Written task.
Within the entries below, every line containing "input" is to be copied.

Record excerpts.
----------
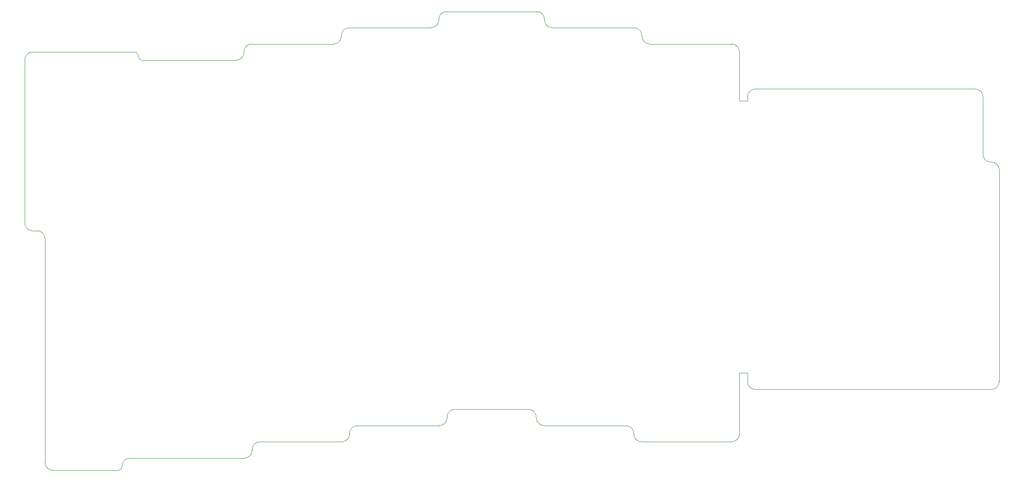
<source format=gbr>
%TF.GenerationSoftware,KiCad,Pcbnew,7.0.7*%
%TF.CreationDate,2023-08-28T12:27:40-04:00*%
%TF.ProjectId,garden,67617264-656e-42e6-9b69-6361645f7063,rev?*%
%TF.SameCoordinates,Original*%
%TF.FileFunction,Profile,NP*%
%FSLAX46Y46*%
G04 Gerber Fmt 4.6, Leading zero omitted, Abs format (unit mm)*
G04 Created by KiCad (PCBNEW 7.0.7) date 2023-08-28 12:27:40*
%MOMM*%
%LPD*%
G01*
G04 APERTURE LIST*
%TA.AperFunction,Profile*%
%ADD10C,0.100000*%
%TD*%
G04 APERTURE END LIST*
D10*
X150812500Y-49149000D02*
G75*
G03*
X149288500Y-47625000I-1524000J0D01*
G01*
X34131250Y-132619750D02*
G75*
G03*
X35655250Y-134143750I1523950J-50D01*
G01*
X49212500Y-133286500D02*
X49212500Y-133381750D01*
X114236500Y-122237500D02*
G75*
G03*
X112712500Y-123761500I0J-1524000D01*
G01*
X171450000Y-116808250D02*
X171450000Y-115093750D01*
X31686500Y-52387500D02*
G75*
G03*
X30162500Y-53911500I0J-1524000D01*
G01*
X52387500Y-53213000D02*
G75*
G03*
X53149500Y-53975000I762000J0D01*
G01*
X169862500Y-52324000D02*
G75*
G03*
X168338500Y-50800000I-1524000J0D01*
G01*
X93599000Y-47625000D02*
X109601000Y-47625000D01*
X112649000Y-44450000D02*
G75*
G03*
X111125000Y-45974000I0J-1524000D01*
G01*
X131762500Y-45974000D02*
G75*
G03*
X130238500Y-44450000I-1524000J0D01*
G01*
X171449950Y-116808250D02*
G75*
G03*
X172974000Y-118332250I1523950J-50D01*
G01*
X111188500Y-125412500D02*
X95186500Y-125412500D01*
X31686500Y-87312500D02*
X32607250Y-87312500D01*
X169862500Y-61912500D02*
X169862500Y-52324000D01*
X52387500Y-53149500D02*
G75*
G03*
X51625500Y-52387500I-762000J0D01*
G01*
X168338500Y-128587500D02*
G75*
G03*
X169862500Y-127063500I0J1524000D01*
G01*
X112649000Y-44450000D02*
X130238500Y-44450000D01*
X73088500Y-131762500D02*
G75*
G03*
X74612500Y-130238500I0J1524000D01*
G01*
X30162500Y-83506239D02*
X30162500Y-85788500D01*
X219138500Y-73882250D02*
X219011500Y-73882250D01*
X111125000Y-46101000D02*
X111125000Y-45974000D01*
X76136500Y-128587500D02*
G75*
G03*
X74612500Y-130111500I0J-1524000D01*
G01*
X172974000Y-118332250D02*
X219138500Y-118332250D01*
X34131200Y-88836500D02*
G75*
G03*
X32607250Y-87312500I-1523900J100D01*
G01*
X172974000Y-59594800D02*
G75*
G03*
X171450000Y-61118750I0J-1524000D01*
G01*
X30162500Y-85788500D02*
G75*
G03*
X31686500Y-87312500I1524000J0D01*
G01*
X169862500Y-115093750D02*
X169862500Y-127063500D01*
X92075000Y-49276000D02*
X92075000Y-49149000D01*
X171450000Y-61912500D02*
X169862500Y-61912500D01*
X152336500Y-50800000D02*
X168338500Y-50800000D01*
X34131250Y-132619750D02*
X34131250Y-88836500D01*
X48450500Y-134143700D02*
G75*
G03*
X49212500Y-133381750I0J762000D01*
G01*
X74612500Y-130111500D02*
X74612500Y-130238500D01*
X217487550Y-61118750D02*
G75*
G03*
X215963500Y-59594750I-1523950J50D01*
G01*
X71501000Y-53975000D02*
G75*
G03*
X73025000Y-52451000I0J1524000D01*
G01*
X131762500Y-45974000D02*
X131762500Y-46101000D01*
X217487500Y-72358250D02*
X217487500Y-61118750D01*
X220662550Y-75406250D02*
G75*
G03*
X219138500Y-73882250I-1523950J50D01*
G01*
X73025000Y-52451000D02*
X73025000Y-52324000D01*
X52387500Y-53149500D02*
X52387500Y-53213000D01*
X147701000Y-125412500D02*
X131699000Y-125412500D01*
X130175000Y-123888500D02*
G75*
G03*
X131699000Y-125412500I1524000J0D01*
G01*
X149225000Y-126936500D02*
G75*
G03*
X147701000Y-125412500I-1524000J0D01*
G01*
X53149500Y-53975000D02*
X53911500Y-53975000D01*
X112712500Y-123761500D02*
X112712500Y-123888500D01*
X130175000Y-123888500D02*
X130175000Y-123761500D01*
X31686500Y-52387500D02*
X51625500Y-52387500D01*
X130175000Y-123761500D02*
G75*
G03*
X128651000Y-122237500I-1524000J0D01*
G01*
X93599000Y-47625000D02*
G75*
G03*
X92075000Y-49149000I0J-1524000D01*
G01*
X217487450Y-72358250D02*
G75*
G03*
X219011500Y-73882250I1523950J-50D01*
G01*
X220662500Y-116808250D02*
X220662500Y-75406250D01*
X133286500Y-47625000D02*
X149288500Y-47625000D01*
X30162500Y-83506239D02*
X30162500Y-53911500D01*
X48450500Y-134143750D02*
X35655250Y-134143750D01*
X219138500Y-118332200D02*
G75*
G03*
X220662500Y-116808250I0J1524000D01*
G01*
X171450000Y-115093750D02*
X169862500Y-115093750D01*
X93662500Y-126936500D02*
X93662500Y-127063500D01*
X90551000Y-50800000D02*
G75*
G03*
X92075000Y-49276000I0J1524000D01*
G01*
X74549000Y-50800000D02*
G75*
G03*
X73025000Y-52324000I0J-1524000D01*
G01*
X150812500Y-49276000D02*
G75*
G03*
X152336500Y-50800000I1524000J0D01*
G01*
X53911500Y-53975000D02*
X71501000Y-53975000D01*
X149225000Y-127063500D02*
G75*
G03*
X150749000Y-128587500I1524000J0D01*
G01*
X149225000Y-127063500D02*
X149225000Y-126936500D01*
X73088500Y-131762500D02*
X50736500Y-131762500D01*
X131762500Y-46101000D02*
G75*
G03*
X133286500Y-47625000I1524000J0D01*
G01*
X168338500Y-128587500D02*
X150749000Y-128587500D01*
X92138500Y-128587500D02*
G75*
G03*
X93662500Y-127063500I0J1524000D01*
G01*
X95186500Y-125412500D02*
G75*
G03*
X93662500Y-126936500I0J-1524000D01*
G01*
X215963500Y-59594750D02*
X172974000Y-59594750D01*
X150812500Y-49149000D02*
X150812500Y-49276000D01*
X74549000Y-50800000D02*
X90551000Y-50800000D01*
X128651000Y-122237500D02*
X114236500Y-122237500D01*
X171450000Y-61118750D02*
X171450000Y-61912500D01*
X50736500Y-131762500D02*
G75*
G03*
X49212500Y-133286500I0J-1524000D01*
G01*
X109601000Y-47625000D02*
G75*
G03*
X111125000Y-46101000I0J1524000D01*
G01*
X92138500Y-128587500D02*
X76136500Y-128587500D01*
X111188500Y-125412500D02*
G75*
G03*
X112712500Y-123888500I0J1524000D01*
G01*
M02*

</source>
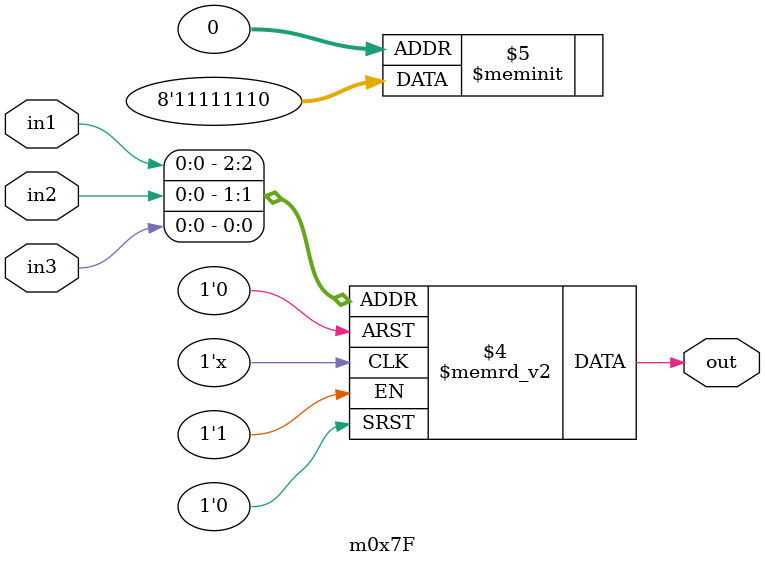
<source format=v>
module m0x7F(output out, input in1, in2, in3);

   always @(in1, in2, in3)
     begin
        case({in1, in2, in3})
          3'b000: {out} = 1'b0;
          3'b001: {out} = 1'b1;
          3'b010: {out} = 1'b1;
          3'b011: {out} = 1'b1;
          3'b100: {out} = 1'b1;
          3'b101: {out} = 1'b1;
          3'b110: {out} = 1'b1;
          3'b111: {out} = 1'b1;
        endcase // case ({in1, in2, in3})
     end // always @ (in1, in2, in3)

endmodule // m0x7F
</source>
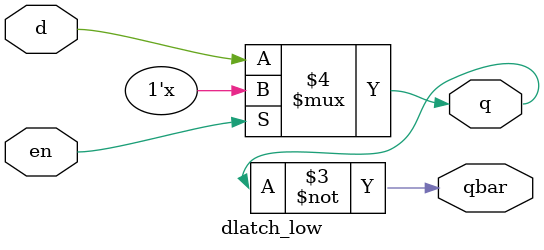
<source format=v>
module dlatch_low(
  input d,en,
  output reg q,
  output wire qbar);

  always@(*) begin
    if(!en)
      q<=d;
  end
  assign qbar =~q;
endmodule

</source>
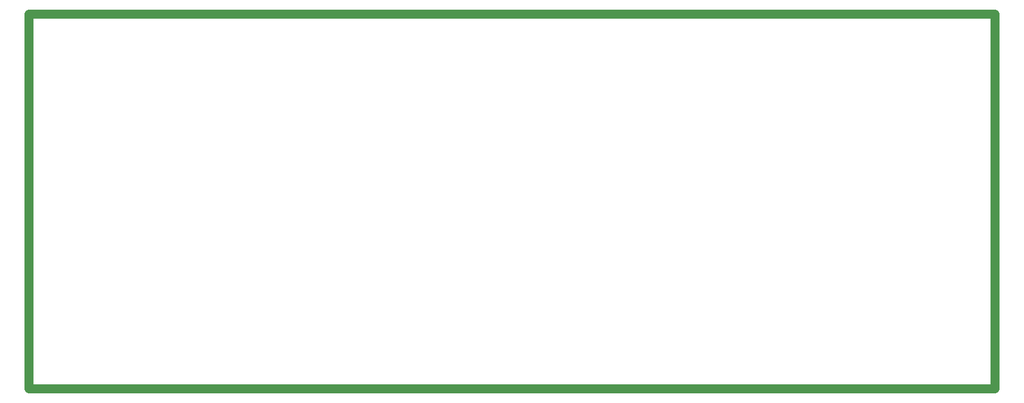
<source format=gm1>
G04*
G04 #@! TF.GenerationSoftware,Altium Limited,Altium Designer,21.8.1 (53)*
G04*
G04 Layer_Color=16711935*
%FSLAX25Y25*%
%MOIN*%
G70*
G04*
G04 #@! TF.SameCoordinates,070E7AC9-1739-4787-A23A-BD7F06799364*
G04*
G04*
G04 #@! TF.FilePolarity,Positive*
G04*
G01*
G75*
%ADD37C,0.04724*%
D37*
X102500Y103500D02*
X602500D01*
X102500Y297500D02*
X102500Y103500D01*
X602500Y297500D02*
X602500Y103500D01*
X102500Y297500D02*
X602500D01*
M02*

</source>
----------
Solution.
module m0x7F(output out, input in1, in2, in3);
  input d,en,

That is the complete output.